- REQUIRED ACTION -
Exactly and in full, give the records again.

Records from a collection
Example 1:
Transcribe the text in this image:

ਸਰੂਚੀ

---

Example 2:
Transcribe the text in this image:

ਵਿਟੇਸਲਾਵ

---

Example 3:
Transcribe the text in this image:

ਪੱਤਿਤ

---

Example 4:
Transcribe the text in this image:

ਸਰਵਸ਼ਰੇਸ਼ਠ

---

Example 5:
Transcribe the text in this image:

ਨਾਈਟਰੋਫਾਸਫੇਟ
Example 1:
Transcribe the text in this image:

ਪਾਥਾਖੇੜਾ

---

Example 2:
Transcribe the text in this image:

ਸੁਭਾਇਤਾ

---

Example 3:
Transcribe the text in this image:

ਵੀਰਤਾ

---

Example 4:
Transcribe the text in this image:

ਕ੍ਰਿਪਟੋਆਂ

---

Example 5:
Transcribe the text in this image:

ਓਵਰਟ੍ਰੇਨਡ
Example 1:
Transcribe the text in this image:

- ANSWER TO THE PROBLEM -
Example 1:
Transcribe the text in this image:

ਸਰੂਚੀ

---

Example 2:
Transcribe the text in this image:

ਵਿਟੇਸਲਾਵ

---

Example 3:
Transcribe the text in this image:

ਪੱਤਿਤ

---

Example 4:
Transcribe the text in this image:

ਸਰਵਸ਼ਰੇਸ਼ਠ

---

Example 5:
Transcribe the text in this image:

ਨਾਈਟਰੋਫਾਸਫੇਟ
Example 1:
Transcribe the text in this image:

ਪਾਥਾਖੇੜਾ

---

Example 2:
Transcribe the text in this image:

ਸੁਭਾਇਤਾ

---

Example 3:
Transcribe the text in this image:

ਵੀਰਤਾ

---

Example 4:
Transcribe the text in this image:

ਕ੍ਰਿਪਟੋਆਂ

---

Example 5:
Transcribe the text in this image:

ਓਵਰਟ੍ਰੇਨਡ
Example 1:
Transcribe the text in this image:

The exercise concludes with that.